I have a new favorite book. After months of letting it languish on my list of books to read (it was published last September), I finally got around to reading Naomi Klein's masterful synthesis of the last several decades of global history, The Shock Doctrine: The Rise of Disaster Capitalism. If I could get everyone to read just one book to understand the origins of our times and our present-day problems, this might be the one. It is not, as I had initially assumed, merely a book about how greedy companies swoop in to take advantage of natural disasters and wars to rake in the contracts (as they have done after Hurricane Katrina and in Iraq, two of the central case studies in the book). Instead, it is a much more wide-ranging book, taking the reader on a grand tour of economic misery, human rights abuses, and elite opportunism since the 1970s: from the horrors of Pinochet's Chile (and much of the rest of Latin America) to the failed economic promise of post-Apartheid South Africa, and from the suppression of democracy and elite looting of national assets in post-Soviet Russia to the Asian economic meltdown of the 1990s.
The common thread linking all of these disparate cases is the application of the now-familiar economic "shock" strategies of the Chicago School and Washington Consensus--privatization, deregulation, and emasculation of social spending--in conjunction with the suppression of democracy and human rights. She relies on a rich metaphor (in some cases, actually a direct connection) comparing the use of "shock" therapy on individual mental patients and political prisoners to the economic "shock" of imposing these strategies on stunned citizenries. Although Klein is a journalist, not an academic scholar, her work is a tour de force of systematic and rigorous argument, with extensive documentation (and interview data) and many of the most damning statements quoted directly out of the mouths of the proponents of Chicago-style economic shock therapy themselves. It is also extremely engaging and well-written. Although some of the cases she sketches were somewhat familiar to many of us already (such as the horrors of Latin America's "dirty wars" and the inside dealing of lucrative contracts in Iraq), nevertheless I was riveted from the moment I started reading the book to the end.
Much of the book is profoundly depressing, showing how American leaders of both political parties (including Bill Clinton), enabled economic advisors who advocated "shock" therapy to centrally influence policy decisions. The book comes down really hard on many academic experts, such as the Russian/Soviet studies scholars who simultaneously advised 1990s Russian leaders cracking down on democratic dissent while profiting themselves from investments. But by far the harshest critique is reserved for the "free-market" economists of the Chicago School of economics, who serve as the knowledge and idea brokers and keep turning up everywhere in the book. Tracing Chicago School ideas back especially to the School's much-admired leader Milton Friedman, (and implicitly to Hayek's Road to Serfdom and other libertarian wellsprings), I think her criticism of this group is convincing, and it is one those of us in the "logocracy" need to take to heart.

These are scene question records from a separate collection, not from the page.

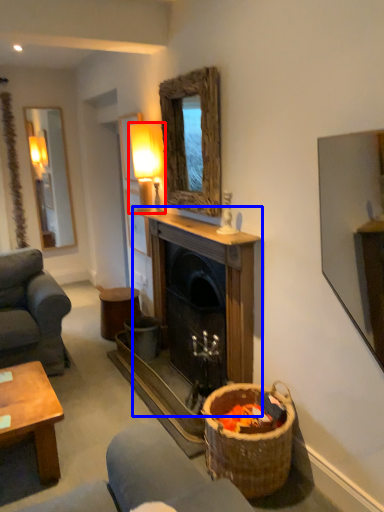
Question: Which point is further to the camera, lamp (highlighted by a red box) or fireplace (highlighted by a blue box)?

Choices:
 (A) lamp
 (B) fireplace

Answer: (A)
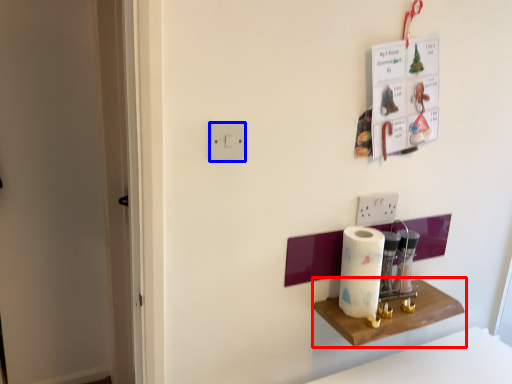
Question: Which object is closer to the camera taking this photo, shelf (highlighted by a red box) or light switch (highlighted by a blue box)?

Choices:
 (A) shelf
 (B) light switch

Answer: (B)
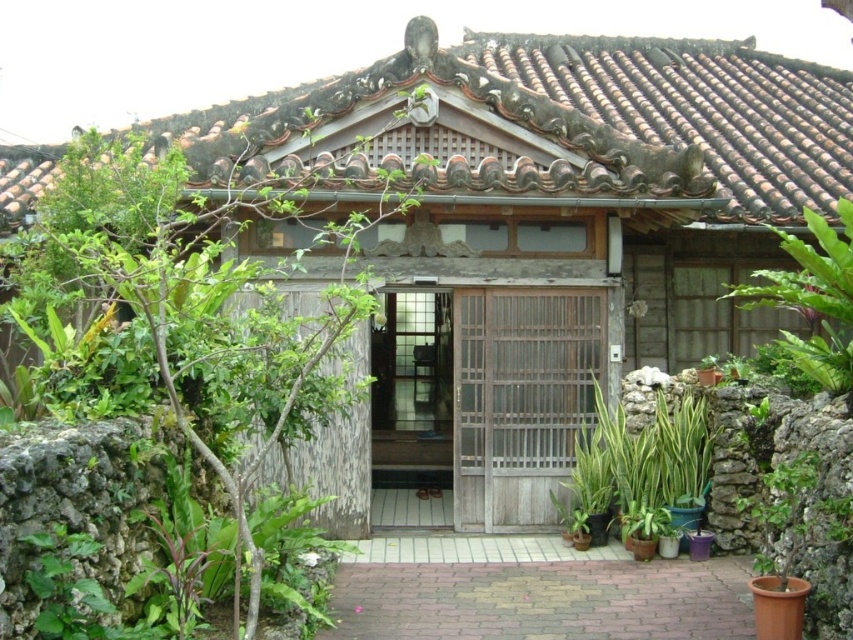
You are standing at the entrance of the traditional Japanese house and want to place a new decorative item. Where should you place it so it aligns with the existing green leafy plant at left?

The green leafy plant at left is positioned at coordinates point (178, 308), so you should place the new decorative item at the same coordinates to align with it.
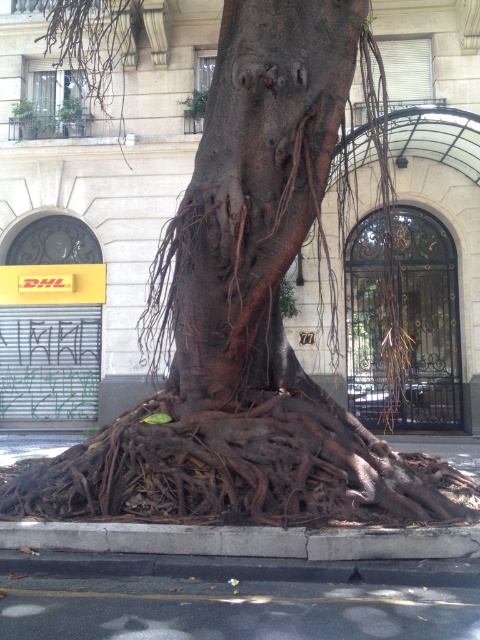
Question: Is brown rough bark at center positioned before brown rough roots at lower center?

Choices:
 (A) no
 (B) yes

Answer: (A)

Question: Considering the real-world distances, which object is closest to the brown rough bark at center?

Choices:
 (A) brown rough roots at lower center
 (B) black asphalt at lower center

Answer: (A)

Question: Which of the following is the farthest from the observer?

Choices:
 (A) (11, 497)
 (B) (408, 612)

Answer: (A)

Question: In this image, where is black asphalt at lower center located relative to gray concrete curb at lower center?

Choices:
 (A) left
 (B) right

Answer: (A)

Question: Which of the following is the farthest from the observer?

Choices:
 (A) gray concrete curb at lower center
 (B) black asphalt at lower center
 (C) brown rough bark at center
 (D) brown rough roots at lower center

Answer: (C)

Question: Is brown rough roots at lower center wider than black asphalt at lower center?

Choices:
 (A) yes
 (B) no

Answer: (A)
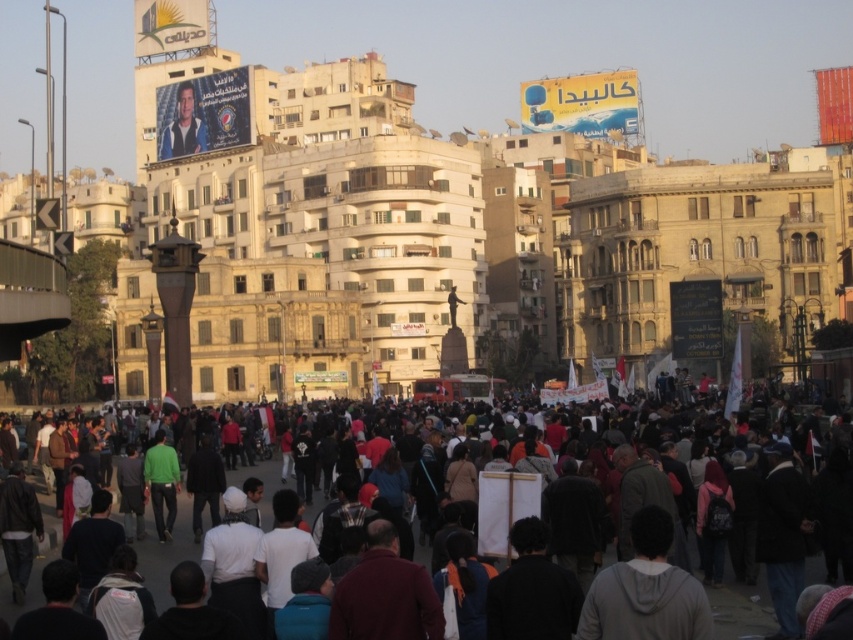
You are a photographer trying to capture a candid shot of the dark gray clothing at center and the silhouette figure at center. If you want to ensure both subjects are in focus, which one should you adjust your camera focus to prioritize based on their sizes?

The dark gray clothing at center is wider than the silhouette figure at center, so you should prioritize focusing on the dark gray clothing at center since it is larger and may require more precise focus to capture details.

You are a city planner analyzing the urban scene. You need to locate the matte black poster at upper left. Where exactly is it positioned in terms of coordinates?

The matte black poster at upper left is positioned at coordinates point [183,128].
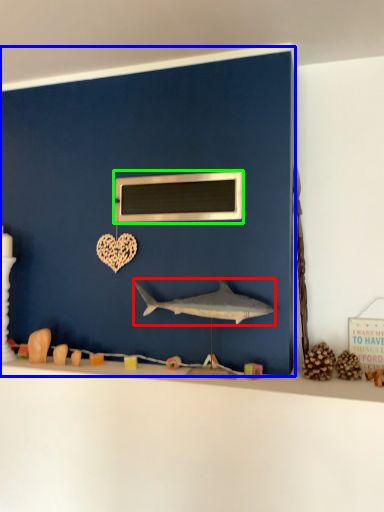
Question: Considering the real-world distances, which object is closest to shark (highlighted by a red box)? backdrop (highlighted by a blue box) or medicine cabinet (highlighted by a green box).

Choices:
 (A) backdrop
 (B) medicine cabinet

Answer: (B)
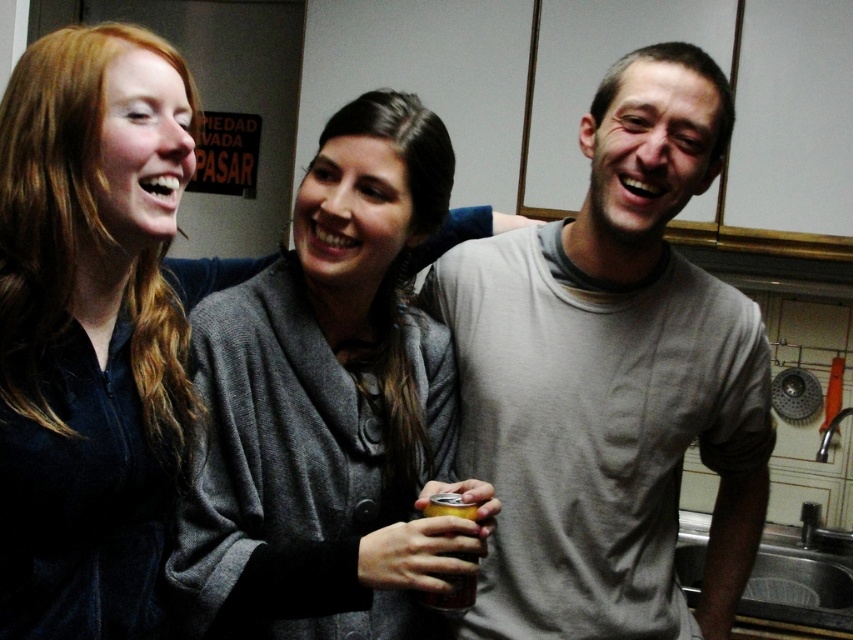
Question: Considering the relative positions of gray cotton t-shirt at center and velvet dark blue shirt at left in the image provided, where is gray cotton t-shirt at center located with respect to velvet dark blue shirt at left?

Choices:
 (A) right
 (B) left

Answer: (A)

Question: Which point is farther to the camera?

Choices:
 (A) velvet dark blue shirt at left
 (B) gray cotton t-shirt at center
 (C) gray wool sweater at center
 (D) metallic gold can at center

Answer: (B)

Question: Where is velvet dark blue shirt at left located in relation to metallic gold can at center in the image?

Choices:
 (A) right
 (B) left

Answer: (B)

Question: Estimate the real-world distances between objects in this image. Which object is closer to the velvet dark blue shirt at left?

In the very last (brief) chapter, though, she turns to a surprisingly optimistic note, suggesting that ordinary people around the world are wising up to the horrors of "shock therapy" and offering more resistance. To my mind, reading her book and taking its lessons to heart offer a wonderful opportunity for those of us who may not be suffering the worst consequences of these ideas to educate ourselves and prepare to resist these ideas from within the belly of the beast (i.e. the world of reasonably well-off and well-educated Americans).
Clearly I am not the only one impressed by Klein's book. Her website already displays more than 25 foreign language and international versions of the book. It also provides links to several interesting reviews. My favorite was one from the San Francisco Chronicle, by William S. Kowinski. Aptly calling Klein's book "the master narrative of our time," Kowinski predicts that Shock Doctrine "could turn out to be among the most important books of the decade." Several other reviews have clever, evokcative titles--such as "Doing Well by Doing Ill" (Shashi Tharoor, WaPo), "The New Road to Serfdom" (Christopher Hayes, In These Times), and "Bleakonomics" (Joseph Stieglitz, NYT)--that reveal just how much Klein's book aims to overturn the conventional economic thinking of the last third of the twentieth century based on Friedman, Hayek, and company. This is the book to recommend to that dear friend of yours who is in danger of being seduced by economic libertarian thinking upon reading (Milton) Friedman's Capitalism and Freedom, Hayek's Road to Serfdom, or anything by (Thomas) Friedman or Ayn Rand. It offers a stunning and historically grounded rebuttal to anyone who thinks that unfettered capitalism automatically leads to democratic freedom.
Of course, some will (rightly) say that Klein's "shock doctrine" pattern cannot explain everything in recent history. There will always be a few exceptions that don't fit the larger pattern. But what is most amazing about this book is how it links together so many disparate elements of recent global history into one coherent and convincing narrative. The "shock doctrine" may not explain everything, but it sure explains a lot. And it is an essential signpost in comprehending how we got into our present-day mess, so that we can work on building a better world.